Jusuf Kalla Sentil Partai Golkar, Nilai Tak Mandiri Hadapi Pilpres
Mantan Ketua Umum Partai Golkar periode 2004-2009 Jusuf Kalla mengkritisi kondisi partai berlogo partai beringin itu yang dinilai terlalu bergantung pada penguasa. Hal itu menurut Golkar sangat terlihat dari gesture Golkar dalam menentukan sikap politik.
"Sangat tergantung kepada penguasa untuk menentukan koalisi-koalisinya dan tidak berani Golkar itu untuk berdiri sendiri untuk menentukan," kata Jusuf Kalla ketika ditanya wartawan pandangannya mengenai situasi Golkar di Kompleks Parlemen Senayan Jakarta, Senin (31/7).
Wakil Presiden ke-10 dan ke-12 Republik Indonesia itu mengatakan, tidak mandirinya partai politik berbahaya bagi demokrasi negara. Hal itu lantaran Golkar merupakan partai besar.
Partai Golkar merupakan salah satu partai pendukung Presiden Joko Widodo dalam Kabinet Indonesia Maju. Meski begitu hingga kini Golkar belum menentukan salah satu calon presiden pada pilpres 2024 mendatang.
Golkar telah melakukan penjajakan dengan ketiga calon presiden yaitu Prabowo Subianto, Ganjar Pranowo dan Anies Baswedan. Yang terakhir Ketua Umum Airlangga Hartarto telah bertemu dengan Ketua Umum Partai Demokrasi Indonesia Perjuangan Puan Maharani untuk menjajaki kemungkinan koalisi.
Meski begitu, hingga kini Golkar tetap belum menentukan sikap. Beberapa senior partai termasuk Jusuf Kalla telah menunjukkan sikap mendukung Anies Baswedan.
Jusuf Kalla Tolak Wacana Munaslub Partai Golkar
Lebih jauh, Jusuf kalla mengaku tak setuju dengan wacana Musyawarah Nasional Luar Biasa atau Munaslub Partai Golkar. Menurut JK, seharusnya internal Partai Golkar bersatu.
Terutama saat ini pelaksanaan pemilu sudah tak lama lagi.Komisi Pemilihan Umum telah menetapkan pemilihan legislatif dan pemilihan presiden digelar pada 14 Februari 2024.

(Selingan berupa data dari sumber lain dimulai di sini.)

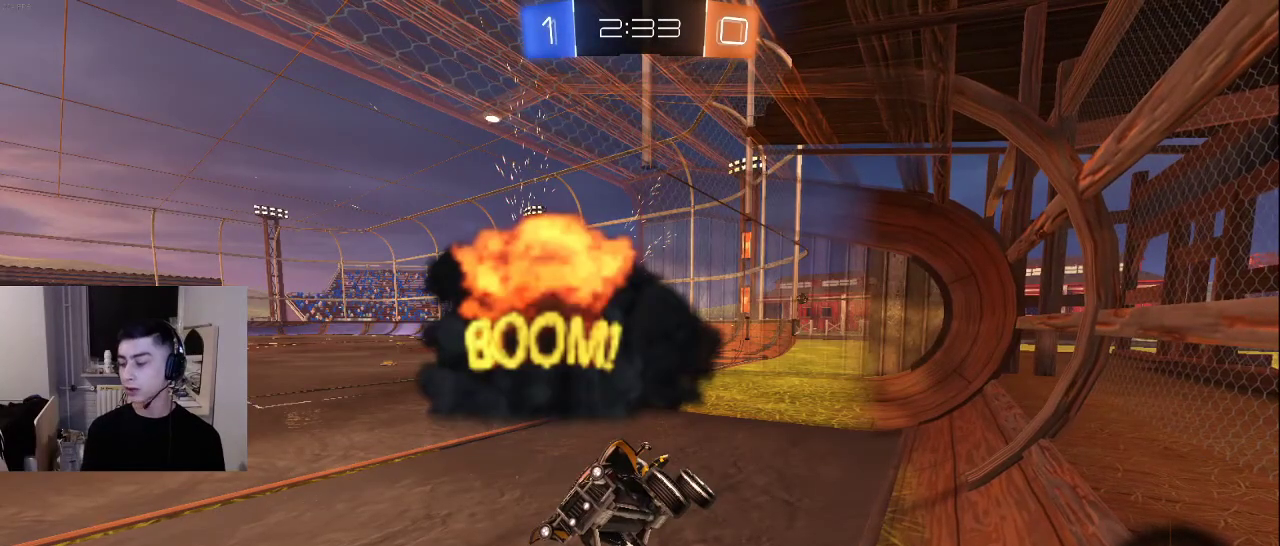
{"buttons": [], "left_stick": "center", "right_stick": "center", "events": []}
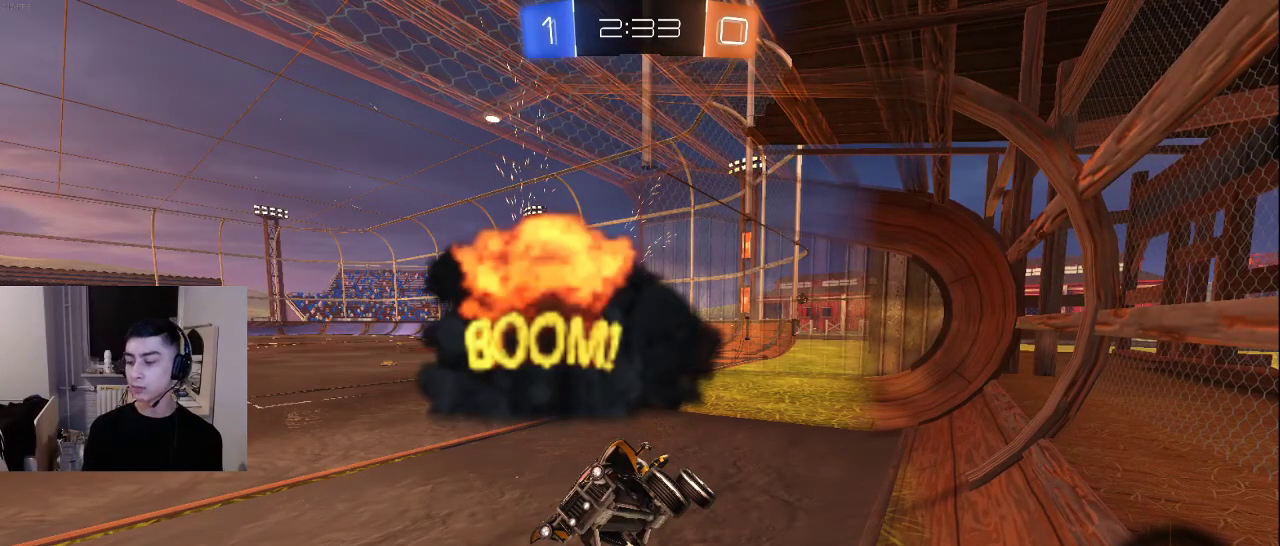
{"buttons": [], "left_stick": "center", "right_stick": "center", "events": []}
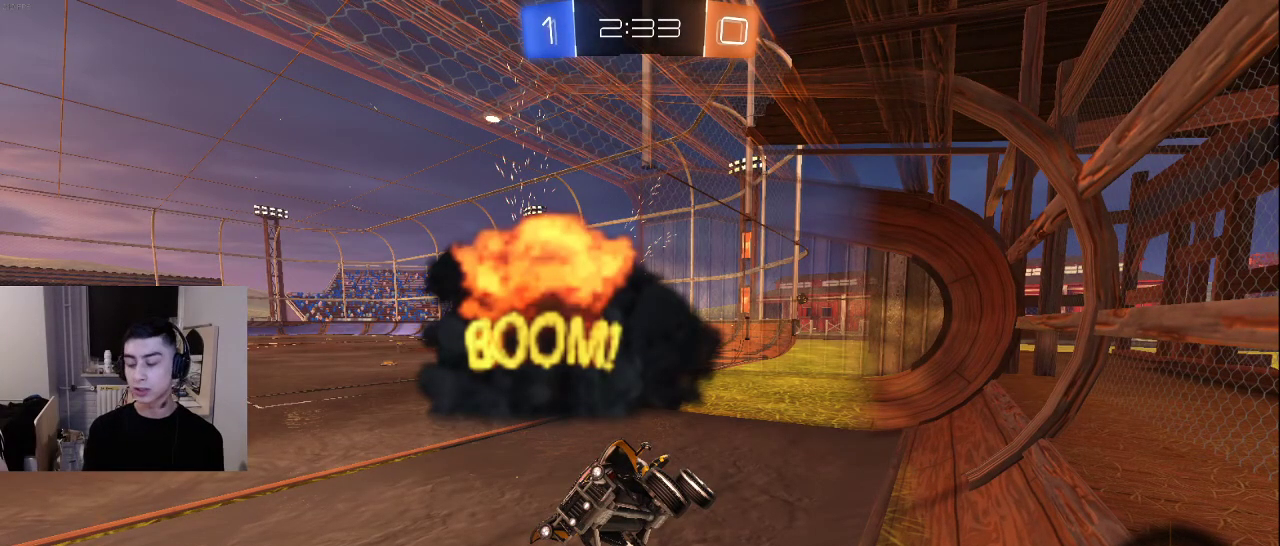
{"buttons": [], "left_stick": "center", "right_stick": "center", "events": [[267, "SQUARE", "down"], [367, "SQUARE", "up"]]}
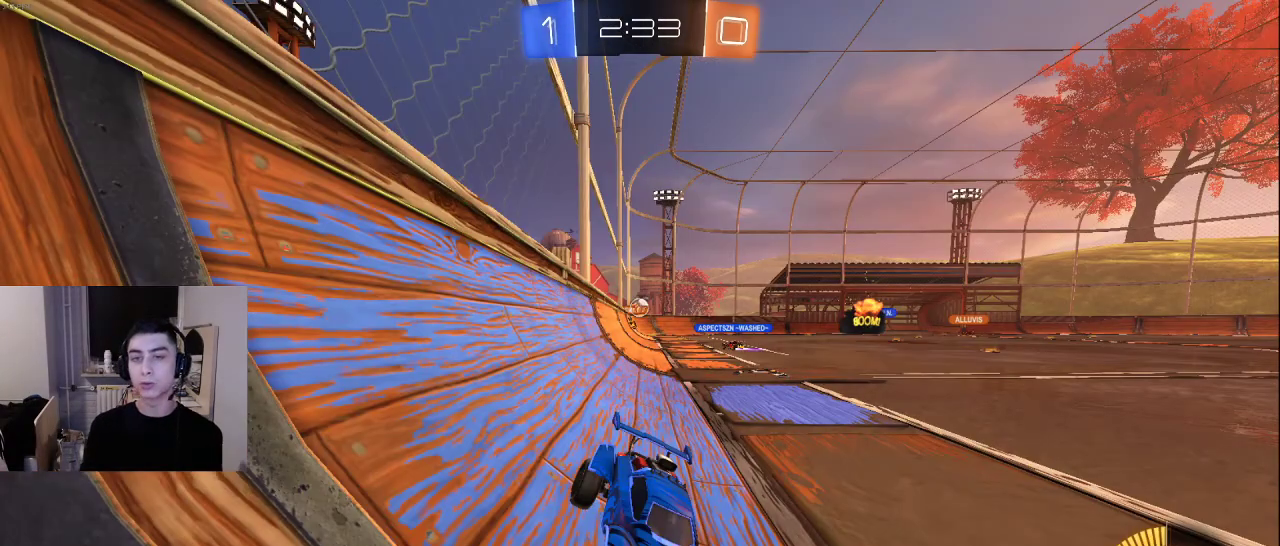
{"buttons": [], "left_stick": "center", "right_stick": "center", "events": []}
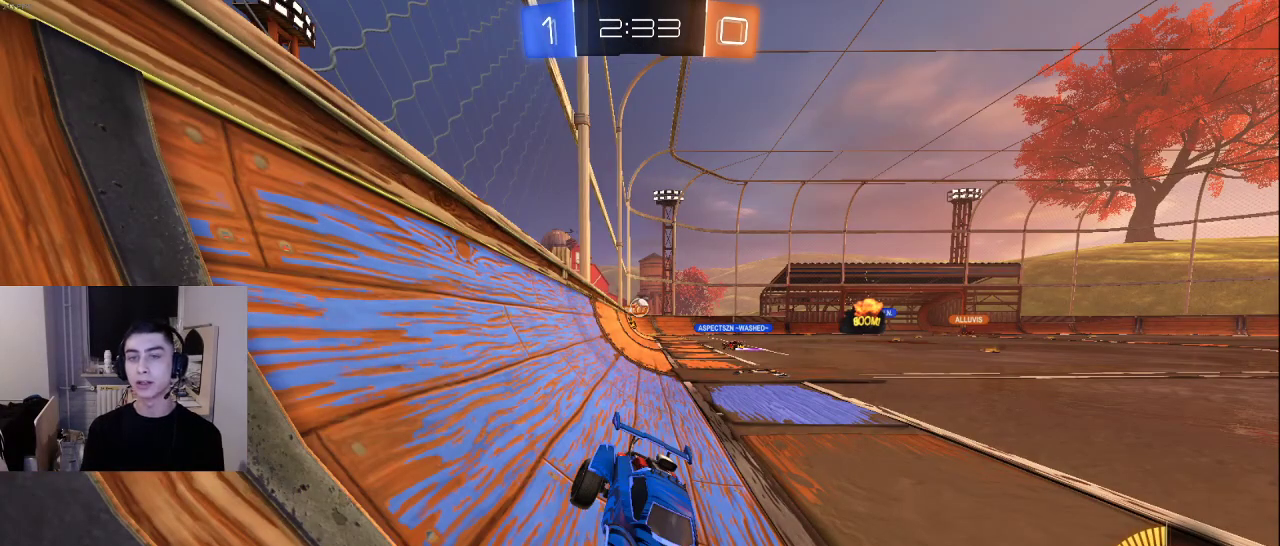
{"buttons": [], "left_stick": "center", "right_stick": "center", "events": []}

Selain itu JK juga menyinggung soal biaya politik. Ia menyebut untuk bisa menjadi ketua umum partai di zaman sekarang dibutuhkan modal yang tidak sedikit.
"Kalau sekarang Anda ingin menjadi ketua umum Golkar, jangan harap kalau Anda tidak punya modal Rp 500 - 600 miliar," kata Jusuf Kalla.
Jusuf Kalla yang pernah menduduki posisi Ketua Umum Partai Golkar pada 2004 hingga 2009 itu mengatakan, modal tersebut dibutuhkan untuk hampir semua partai politik saat ini. Kondisi ini akan sedikit berbeda untuk partai yang masih di bawah kendali pendiri seperti Partai Demokrasi Indonesia Perjuangan dan Partai Nasional Demokrat.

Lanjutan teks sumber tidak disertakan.